Jerry Jones, the owner of the Dallas Cowboys, opened the International Trademark Association’s Annual Meeting with an eye-opening look at how to build a global brand.
Jones, whose background is in the oil and gas industry, opened with the story of how he came to own the Cowboys at a time when the National Football League (NFL) was lagging behind sports such as basketball, and the Cowboys themselves were losing $1 million a month. Meanwhile, the city of Dallas was struggling too.
The team was put up for sale and he pounced, fulfilling a life-long dream in the process. Jones admitted that he overpaid at the time, but his experience in oil and gas had taught him that “the times I overpaid … I did well".
The questions Jones faced on taking over were “Where’s the value? … Where’s something you can monetise?”
The answer, of course, was the Dallas Cowboys brand. “The brand … the way of life … was not being exploited,” he said. But he was convinced “you could go to town with this brand”, and doing that meant sponsorship.
He began a branding push using the Cowboys’ marks and logos, but faced opposition from the NFL, which filed a $300 million lawsuit to prevent Jones using the marks and logos independently of the league.

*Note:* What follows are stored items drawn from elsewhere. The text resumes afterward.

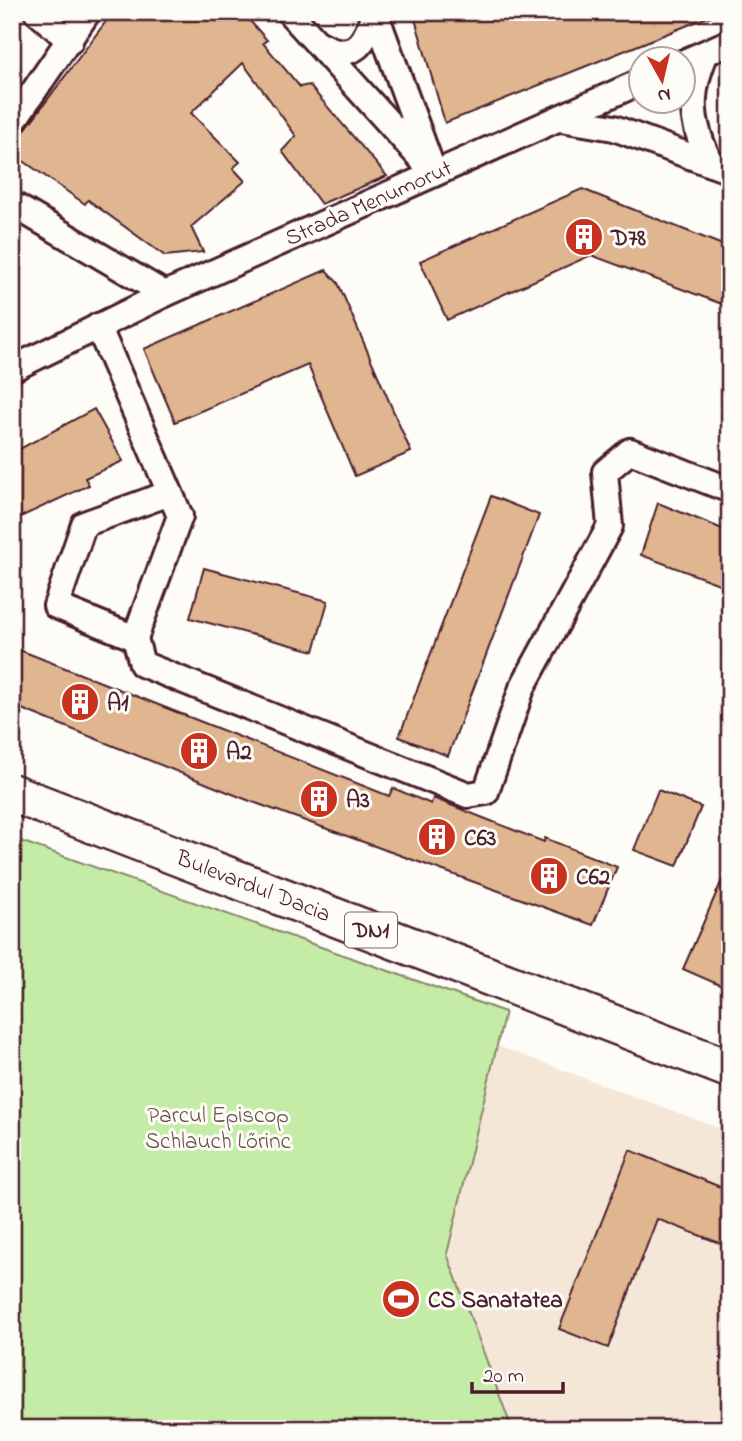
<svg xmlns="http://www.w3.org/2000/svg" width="742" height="1441" font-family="'Indie Flower',sans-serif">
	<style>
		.built { fill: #f4e7d8 }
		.green { fill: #c4eca7; stroke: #878669; stroke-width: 2 }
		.building { fill: #dfb690; stroke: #4a1f2b; stroke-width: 2 }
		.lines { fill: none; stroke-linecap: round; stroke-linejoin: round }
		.street-casing { stroke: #4a1f2b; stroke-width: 30 }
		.primary-casing { stroke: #4a1f2b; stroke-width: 42 }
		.street { stroke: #fdfcf7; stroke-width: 24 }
		.primary { stroke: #fdfcf7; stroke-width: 37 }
		.labels { text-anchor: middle; stroke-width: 6; stroke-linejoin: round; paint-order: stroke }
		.shield { fill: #fdfcf7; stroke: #806168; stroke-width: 2 }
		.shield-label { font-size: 21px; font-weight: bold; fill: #4a1f2b }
		.street-label { font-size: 23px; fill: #4a1f2b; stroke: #fdfcf7 }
		.poi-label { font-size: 23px; font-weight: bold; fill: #4a1f2b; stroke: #fdfcf7; text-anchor: start }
		.park-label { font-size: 23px; fill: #68524a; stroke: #fdfcf7 }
	</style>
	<rect width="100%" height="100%" fill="#fdfcf7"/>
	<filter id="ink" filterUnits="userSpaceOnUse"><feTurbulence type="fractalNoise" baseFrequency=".0143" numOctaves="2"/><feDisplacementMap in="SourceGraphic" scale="14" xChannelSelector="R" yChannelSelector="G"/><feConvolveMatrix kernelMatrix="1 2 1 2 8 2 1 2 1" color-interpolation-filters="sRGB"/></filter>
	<g filter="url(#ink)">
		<polygon class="built" points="495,1045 730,1132 730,1429 512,1429 447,1255"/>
		<polygon class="green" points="12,838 505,1012 447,1254 512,1429 12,1429"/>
		<g class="building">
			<polygon points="113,12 242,12 267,40 263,43 300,87 309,85 387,176 321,204 282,151 296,136 243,63 191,113 240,162 233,168 245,181 191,227 203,252 165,256 88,200 85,204 12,153 12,138 24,131"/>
			<polygon points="413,12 718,12 718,13 445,123"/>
			<polygon points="582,189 730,248 730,307 591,255 447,320 420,261"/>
			<polygon points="326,270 338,283 411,452 355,476 308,365 175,422 144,349"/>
			<polygon points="94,409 123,461 85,478 89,485 12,521 12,453"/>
			<polygon points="491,496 539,515 448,756 399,737"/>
			<polygon points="658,503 730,532 730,588 641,555"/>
			<polygon points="204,568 328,601 314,651 190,618"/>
			<polygon points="12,647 389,796 393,788 431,804 433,798 544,842 545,838 617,867 593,925 250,801 12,705"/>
			<polygon points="658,790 701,807 677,866 634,850"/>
			<polygon points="730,862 730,973 724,987 683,969"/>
			<polygon points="630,1150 730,1191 730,1247 657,1219 608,1348 559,1329"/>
		</g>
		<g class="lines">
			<defs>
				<g id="street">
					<polyline points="37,12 70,41"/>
					<polyline points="289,12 433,172"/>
					<polyline points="375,12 431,165"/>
					<path d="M320 44C353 63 366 44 374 12"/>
					<path d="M706 53C688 94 690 123 711 164"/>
					<polyline points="682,63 730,42"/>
					<polyline points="561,119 614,128 730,171"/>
					<polyline points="12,123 88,12"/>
					<polyline points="12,204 165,294"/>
					<polyline points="98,326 180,516 135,638"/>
					<polyline points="12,369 165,294 640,82"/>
					<polyline points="135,638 142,664 468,795 486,792 522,688 610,526 605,472 630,451 730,490"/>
					<polyline points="135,638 56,606 84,524 170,493"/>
				</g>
				<polyline id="primary" points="12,793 730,1069"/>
			</defs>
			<use href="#street" class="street-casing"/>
			<use href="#primary" class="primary-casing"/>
			<use href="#street" class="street"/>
			<use href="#primary" class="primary"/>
		</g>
	</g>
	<defs>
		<symbol id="building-disc" viewBox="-11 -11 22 22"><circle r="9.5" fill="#c8321e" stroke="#fdfcf7"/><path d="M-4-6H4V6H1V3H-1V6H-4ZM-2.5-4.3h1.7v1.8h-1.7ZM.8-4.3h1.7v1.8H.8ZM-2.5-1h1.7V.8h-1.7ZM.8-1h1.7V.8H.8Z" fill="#fff"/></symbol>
		<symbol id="stadium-disc" viewBox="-11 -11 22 22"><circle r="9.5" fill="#c8321e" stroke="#fdfcf7"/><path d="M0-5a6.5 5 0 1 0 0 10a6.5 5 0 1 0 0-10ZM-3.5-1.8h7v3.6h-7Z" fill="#fff"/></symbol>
	</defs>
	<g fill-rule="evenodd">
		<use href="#building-disc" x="562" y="215" width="44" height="44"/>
		<use href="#building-disc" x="58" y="680" width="44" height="44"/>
		<use href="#building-disc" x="177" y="729" width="44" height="44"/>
		<use href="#building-disc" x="297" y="777" width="44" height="44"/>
		<use href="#building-disc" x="415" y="815" width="44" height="44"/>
		<use href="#building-disc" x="527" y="854" width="44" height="44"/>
		<use href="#stadium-disc" x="379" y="1277" width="44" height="44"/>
	</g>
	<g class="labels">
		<rect class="shield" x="345" y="912.5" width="52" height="35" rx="5"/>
		<g class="shield-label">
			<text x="371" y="937">DN1</text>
		</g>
		<g class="street-label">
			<text transform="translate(368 202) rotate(-24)" y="8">Strada Menumorut</text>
			<text transform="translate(254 885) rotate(21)" y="8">Bulevardul Dacia</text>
		</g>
		<g class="poi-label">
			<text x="611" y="245">D78</text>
			<text x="107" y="710">A1</text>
			<text x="226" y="759">A2</text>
			<text x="346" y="807">A3</text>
			<text x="464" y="845">C63</text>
			<text x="576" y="884">C62</text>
			<text x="428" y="1307">CS Sanatatea</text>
		</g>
		<g class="park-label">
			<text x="218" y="1122">Parcul Episcop<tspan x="218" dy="26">Schlauch Lőrinc</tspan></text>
		</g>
	</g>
	<rect width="742" height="1441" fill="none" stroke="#fdfcf7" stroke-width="42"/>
	<rect x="21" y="21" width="700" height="1399" fill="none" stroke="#4a1f2b" stroke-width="2.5" filter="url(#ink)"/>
	<g transform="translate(662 80) rotate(172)"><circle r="33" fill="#fdfcf7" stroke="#b5a4a5" stroke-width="2"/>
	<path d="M0-5L12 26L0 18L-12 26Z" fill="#c8321e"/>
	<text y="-10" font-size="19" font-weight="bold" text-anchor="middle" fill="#4a1f2b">N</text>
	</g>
	<path d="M472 1382v10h91v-10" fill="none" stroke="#4a1f2b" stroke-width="3.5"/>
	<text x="483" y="1382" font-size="21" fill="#4a1f2b" stroke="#fdfcf7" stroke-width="5" paint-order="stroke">20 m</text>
</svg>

The Cowboys countersued, and, Jones said, “we ironed it out quickly … we agreed to what we have in place today, which is that every team gets to use its own marks and logos".
Additionally, the publicity that came with the lawsuits gave a boost to the Cowboys brand, “so it was worth the fight”, Jones said.
Today, the Dallas Cowboys in the most successful brand in the game, despite a playing record since the team’s last Super Bowl victory in 1995 that is less than spectacular.
“We are still the number one team in television; we still lead all sports teams in memorabilia sales, we’ve sold 25 percent of all memorabilia sales that’s ever been sold in the NFL,” Jones said.
Cowboy Stadium provides the “real meat on the bone to get them talking". Jones even said that he would have taken a loss of something like $12 million in order to stage a proposed (and as yet unfulfilled) boxing match between Manny Pacquiao and Floyd Mayweather just to enhance the “aura” of the stadium.
Partnerships and sponsorship agreements with Pepsi, Nike and many others have kept the brand visible, while a Thanksgiving-focussed Red Kettle campaign with the Salvation Army makes the brand look good at the same time as reaching between 60 and 70 million people on Thanksgiving weekend.
“What you can do is use all of this visibility … and create some controversy,” Jones said. “As long as you can keep them talking … our record would show you can stay at the top.”
As for the future, Jones may look at a way of developing naming rights for the stadium by buying a company specifically for that purpose, in order to cross promote the Cowboy brand to its best advantage. “It’s still about the intellectual value of the brand,” he said.
Jones left the auditorium with his “five things that make a good salesman".
Number one, he said, is “ask for the money … and I forget the other four".